O HOMEM EMPARELHADO AO TEMPO

GÊNERO: FANTASIA
ESTILO: MICRO-CONTO
AUTOR: MURILO VASQUES CARMINATI AMATI

  Na terra de Tuviraí, todos sabem que o homem, desde que nasce, já nasce desemparelhado do tempo certo. Dessa maneira, por mais que force, esforce e tente, ele nunca consegue descobrir por que caminhos tortuosos e com que marcha o tempo se esvai.
  Foi bem perto de Tuviraí, em Cabicampá, uma pequena cidade com quatro casas e duas igrejas, cinco bares e uma escola, onde quatro estradas se cruzam no centro, onde também o vento norte faz a curva, foi que um homem pode fugir à regra divina do desemparelhamento.
  Dizem que cada vez que um homem perde a consciência ele pára de viver no tempo. E, cada vez que recupera, volta a entrar na fita do tempo numa parte diferente da que estava vivendo. A fita do tempo nunca pára, mas também nunca se move. 
  José Arlindo, o Seu Nonô, conhecido assim desde tempos imemoriais, fazedor de balaio, pescador de tambaqui, carpidor de roça e contador de causo nas horas vagas  ("só de capricho", como ele mesmo dizia), conheceu o Dirceu, homem valentão, do tamanho de touro, do porte de uma mangueira, que vivia pelos bares procurando descaso pra tomar pro provocação.
  Já o Dirceu, por sua vez, foi quem conheceu o Tomé, que nome outro não tem, e se tem ninguém sabe qual é. O Tomé, que é quem interessa na história, foi quem bebeu demais no bar e quis caçar confusão com o Dirceu, levou um sopapo, perdeu a consciência e, quando voltou a si, tinha emparelhado com o tempo.
  Depois do dia do feito, na cidade de Cabicampá, o Tomé ganhou notoriedade: se alguém perguntava que horas eram, o Tomé respondia no tasco: "É uma e quarenta e três", e uma e quarenta e três era. Se alguém lhe perguntava "Ô, Tomé! Quanto tempo vai pra ferver a água" pra escaldar as galinhas pra depenar, o Tomé dizia: "Daqui cinco minutos ocê me pergunta de novo, que daí mais dois minutos já pode escaldá". E sete minutos depois o Tomé falava "Ferveu!" e fervia.

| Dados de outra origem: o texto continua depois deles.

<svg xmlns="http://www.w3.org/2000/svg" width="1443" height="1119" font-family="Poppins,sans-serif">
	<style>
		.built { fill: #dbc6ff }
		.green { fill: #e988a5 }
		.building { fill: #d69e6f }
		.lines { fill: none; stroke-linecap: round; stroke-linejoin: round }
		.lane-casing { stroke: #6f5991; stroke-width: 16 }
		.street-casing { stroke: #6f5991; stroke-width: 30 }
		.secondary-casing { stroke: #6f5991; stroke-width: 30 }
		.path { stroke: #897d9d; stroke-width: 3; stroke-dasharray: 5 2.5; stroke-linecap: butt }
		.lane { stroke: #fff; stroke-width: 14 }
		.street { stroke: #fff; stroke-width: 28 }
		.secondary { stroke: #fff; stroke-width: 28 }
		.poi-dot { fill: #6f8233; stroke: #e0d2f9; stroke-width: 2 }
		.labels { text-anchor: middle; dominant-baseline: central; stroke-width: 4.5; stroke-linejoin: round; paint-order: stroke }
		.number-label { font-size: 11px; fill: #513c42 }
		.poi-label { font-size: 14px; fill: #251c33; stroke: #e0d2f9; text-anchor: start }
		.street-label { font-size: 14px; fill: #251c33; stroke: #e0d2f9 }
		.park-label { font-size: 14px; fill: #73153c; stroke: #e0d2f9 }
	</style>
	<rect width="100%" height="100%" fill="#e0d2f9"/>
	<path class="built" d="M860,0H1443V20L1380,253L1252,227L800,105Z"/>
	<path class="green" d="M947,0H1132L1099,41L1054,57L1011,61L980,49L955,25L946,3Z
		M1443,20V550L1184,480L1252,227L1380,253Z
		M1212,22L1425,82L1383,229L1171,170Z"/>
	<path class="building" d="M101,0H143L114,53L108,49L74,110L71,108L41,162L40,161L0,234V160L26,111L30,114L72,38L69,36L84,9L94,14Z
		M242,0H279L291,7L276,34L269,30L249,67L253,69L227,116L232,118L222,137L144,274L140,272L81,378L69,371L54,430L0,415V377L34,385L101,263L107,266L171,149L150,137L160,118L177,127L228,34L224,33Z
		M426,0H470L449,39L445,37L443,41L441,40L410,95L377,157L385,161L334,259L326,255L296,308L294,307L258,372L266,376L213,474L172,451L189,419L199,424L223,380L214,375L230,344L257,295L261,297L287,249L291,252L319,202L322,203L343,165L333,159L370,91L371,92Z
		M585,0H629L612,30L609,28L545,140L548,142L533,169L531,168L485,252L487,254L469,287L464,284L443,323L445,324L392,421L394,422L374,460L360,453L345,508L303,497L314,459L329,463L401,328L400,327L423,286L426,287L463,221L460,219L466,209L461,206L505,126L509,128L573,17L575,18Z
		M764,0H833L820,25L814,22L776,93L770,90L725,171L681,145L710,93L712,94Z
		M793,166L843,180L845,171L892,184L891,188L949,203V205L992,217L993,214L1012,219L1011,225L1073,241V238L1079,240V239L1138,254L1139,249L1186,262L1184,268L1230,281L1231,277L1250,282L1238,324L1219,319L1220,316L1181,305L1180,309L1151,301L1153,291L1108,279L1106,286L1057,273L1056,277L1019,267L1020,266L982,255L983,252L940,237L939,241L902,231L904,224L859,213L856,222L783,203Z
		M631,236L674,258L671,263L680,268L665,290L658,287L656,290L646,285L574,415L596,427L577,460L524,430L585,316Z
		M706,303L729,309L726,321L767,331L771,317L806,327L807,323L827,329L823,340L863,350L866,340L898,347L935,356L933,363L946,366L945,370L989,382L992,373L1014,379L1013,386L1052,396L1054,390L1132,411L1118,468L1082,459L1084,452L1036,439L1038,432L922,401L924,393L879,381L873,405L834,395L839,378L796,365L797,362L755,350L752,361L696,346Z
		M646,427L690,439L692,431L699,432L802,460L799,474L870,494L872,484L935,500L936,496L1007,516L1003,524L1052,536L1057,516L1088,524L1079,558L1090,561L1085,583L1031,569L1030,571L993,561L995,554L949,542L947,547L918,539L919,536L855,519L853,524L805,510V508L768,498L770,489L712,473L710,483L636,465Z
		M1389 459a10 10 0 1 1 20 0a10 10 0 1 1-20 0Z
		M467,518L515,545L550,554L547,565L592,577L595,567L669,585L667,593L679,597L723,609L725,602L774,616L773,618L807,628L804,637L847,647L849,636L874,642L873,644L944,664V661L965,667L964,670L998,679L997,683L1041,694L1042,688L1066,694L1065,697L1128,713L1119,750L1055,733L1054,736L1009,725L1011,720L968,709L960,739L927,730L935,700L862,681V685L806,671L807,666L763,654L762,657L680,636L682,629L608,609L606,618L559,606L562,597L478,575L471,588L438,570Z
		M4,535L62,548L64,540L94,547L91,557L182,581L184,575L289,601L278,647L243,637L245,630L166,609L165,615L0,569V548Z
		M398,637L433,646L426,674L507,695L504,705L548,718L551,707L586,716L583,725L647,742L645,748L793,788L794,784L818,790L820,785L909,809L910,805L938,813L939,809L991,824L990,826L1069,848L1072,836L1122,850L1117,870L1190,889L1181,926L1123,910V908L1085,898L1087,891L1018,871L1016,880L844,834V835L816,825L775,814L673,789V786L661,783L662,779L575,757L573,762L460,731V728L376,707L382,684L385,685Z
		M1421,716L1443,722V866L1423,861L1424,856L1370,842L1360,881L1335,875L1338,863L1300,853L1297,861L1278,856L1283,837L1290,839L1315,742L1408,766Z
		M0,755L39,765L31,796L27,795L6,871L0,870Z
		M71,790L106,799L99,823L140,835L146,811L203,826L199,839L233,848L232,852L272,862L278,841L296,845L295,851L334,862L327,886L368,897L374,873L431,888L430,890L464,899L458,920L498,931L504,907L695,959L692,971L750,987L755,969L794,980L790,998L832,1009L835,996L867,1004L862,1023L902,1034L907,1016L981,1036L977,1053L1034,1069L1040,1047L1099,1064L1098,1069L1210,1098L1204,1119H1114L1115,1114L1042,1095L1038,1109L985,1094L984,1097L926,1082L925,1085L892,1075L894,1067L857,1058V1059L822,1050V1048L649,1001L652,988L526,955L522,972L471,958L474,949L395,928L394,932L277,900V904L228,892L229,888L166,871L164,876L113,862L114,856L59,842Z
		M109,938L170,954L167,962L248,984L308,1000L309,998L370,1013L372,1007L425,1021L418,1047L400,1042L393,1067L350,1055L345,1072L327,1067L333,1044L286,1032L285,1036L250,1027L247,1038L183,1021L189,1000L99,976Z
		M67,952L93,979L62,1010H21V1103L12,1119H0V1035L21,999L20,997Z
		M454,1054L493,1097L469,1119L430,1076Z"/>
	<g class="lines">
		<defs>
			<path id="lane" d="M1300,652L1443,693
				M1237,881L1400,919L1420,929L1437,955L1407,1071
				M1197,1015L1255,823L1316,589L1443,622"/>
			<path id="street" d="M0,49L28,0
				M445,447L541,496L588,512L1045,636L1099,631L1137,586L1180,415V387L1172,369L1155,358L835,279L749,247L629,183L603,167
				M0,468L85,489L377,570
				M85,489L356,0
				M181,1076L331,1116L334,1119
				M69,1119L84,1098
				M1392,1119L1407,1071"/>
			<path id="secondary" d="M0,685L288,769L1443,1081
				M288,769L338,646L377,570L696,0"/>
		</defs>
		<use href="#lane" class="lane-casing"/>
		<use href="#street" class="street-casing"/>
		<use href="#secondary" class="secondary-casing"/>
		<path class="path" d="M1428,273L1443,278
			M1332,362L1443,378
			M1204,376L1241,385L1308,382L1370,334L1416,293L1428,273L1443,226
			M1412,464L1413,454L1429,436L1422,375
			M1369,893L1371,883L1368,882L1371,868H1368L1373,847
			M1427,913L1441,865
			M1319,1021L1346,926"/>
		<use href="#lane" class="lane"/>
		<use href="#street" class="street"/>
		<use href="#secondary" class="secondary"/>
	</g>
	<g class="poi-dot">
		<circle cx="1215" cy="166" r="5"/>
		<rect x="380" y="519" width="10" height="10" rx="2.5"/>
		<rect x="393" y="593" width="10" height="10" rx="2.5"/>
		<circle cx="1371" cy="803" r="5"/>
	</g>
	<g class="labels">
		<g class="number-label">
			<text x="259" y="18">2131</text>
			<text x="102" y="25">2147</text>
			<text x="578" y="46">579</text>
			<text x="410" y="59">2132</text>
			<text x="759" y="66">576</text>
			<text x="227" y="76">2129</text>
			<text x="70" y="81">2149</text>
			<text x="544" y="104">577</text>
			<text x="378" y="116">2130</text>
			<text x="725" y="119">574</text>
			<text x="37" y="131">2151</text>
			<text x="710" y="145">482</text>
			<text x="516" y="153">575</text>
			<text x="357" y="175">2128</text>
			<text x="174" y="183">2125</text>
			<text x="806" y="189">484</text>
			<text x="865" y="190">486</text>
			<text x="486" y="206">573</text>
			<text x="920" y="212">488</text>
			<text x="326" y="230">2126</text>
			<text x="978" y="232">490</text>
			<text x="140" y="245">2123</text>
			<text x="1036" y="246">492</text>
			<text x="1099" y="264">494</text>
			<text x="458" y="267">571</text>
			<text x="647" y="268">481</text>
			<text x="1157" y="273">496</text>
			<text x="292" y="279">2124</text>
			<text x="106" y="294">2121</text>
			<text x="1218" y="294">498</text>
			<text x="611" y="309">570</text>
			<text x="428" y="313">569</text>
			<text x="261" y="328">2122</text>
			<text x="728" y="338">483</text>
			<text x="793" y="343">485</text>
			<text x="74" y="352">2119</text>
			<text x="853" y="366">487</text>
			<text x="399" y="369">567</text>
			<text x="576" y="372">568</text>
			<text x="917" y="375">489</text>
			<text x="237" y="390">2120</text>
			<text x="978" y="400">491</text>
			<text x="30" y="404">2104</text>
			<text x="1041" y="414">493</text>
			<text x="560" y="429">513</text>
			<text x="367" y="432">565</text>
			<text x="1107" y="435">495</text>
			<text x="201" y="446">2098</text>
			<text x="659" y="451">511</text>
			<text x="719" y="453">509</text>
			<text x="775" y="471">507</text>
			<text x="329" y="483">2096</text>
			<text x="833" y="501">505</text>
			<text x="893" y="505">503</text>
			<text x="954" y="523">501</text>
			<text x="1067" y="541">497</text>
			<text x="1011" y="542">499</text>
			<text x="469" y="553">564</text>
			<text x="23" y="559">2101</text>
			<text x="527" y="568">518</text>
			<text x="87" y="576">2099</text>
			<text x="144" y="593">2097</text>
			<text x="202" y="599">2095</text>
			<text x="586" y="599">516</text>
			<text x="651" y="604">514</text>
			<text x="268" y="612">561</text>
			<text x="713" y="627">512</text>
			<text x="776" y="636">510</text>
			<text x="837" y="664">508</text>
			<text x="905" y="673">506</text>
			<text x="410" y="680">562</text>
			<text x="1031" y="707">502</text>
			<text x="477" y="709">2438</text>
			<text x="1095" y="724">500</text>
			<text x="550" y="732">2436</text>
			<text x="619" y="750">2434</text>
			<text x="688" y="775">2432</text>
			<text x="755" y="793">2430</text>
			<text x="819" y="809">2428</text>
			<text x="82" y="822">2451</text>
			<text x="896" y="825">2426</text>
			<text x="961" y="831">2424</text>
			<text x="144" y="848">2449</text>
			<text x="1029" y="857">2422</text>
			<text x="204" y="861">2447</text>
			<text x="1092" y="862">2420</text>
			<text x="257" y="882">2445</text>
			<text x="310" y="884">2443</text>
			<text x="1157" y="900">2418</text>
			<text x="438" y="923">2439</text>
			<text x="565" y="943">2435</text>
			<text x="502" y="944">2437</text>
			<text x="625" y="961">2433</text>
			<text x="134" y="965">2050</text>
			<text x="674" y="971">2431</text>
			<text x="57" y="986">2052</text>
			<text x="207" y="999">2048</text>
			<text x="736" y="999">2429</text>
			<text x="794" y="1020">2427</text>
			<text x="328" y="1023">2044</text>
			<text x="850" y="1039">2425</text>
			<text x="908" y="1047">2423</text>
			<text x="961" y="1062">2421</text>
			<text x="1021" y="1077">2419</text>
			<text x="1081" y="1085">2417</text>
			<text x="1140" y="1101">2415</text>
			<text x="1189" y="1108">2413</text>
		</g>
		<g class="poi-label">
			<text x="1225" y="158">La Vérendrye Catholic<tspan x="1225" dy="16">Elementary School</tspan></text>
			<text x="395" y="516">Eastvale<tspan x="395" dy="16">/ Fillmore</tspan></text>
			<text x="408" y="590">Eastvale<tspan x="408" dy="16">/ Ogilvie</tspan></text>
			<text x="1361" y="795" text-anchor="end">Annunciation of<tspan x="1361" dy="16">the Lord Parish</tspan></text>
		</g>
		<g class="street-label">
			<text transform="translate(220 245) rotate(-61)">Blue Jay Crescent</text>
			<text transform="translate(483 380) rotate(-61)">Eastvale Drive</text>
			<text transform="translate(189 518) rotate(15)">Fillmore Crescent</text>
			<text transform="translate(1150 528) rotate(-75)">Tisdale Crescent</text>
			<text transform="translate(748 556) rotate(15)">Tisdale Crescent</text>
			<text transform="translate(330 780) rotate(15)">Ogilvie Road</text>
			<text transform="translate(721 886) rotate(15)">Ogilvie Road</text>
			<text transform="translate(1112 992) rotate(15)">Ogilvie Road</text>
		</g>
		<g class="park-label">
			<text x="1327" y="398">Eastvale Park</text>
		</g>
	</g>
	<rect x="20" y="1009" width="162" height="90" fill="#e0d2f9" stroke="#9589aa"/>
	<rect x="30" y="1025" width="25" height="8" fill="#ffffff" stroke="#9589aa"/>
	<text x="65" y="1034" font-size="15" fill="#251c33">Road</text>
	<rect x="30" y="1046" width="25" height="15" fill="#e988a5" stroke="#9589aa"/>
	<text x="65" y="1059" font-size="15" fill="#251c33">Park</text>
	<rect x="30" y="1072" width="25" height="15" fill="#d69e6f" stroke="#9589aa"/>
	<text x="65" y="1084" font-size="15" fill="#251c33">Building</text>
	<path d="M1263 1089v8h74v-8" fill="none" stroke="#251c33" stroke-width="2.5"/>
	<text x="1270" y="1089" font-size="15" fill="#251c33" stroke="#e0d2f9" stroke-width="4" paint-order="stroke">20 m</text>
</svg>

  Como sempre foi homem pobre, o Tomé aproveitou dos apetrechos do tempo pra se passar por adivinho, porque o futuro ele podia prever, agora que o tempo corria tão límpido pelos córregos do seu pensamento. "Daqui uma hora deve chover, porque já passou cinco dias do chuvisco e isso é fácil de prever" pensava o Tomé. E daí uma hora, chovia, pra espanto do povo.
  Irritado quem ficou o Zé Arlindo, que ninguém mais dava atenção pros seus causos. Então foi que ele pediu pro Dirceu dar um bofetão no Tomé, porque "Se assim veio, assim vai embora o rebuliço!". E foi o que o Dirceu fez, e assim foi que o Tomé perdeu suas capacidades de emparelhar o tempo e já não sabia mais nem em que dia estava, nem em que dia tinha nascido.
  Mas, pra sorte do Tomé, ou pra desgraça do Zé Arlindo, o matuto ia andando no mato, tropeçou num lebrão, deu de cabeça numa mangueira e teve os poderes de volta na mão. Pôde tirar mais um troquinho, fazendo adivinhação.
  E parecia que nunca mais o Tomé ia parar de adivinhar, porque tudo é relativo com o tempo, depende do tempo as coisas pra se mudar. 
  Mas o Tomé que agora tinha muito dinheiro, que fazia muita adivinhação, também vivia nos bares fazendo recreação. Foi numa dessa que bebeu cinco litros de pinga, numa noite só, sem parar, e quando acordou, nem com o tempo podia parear. Ficou doidinho da cabeça, falando sozinho por aí. Não pode mais fazer previsão, pra alegria do Zé Arlindo, que esse conto pôde contar.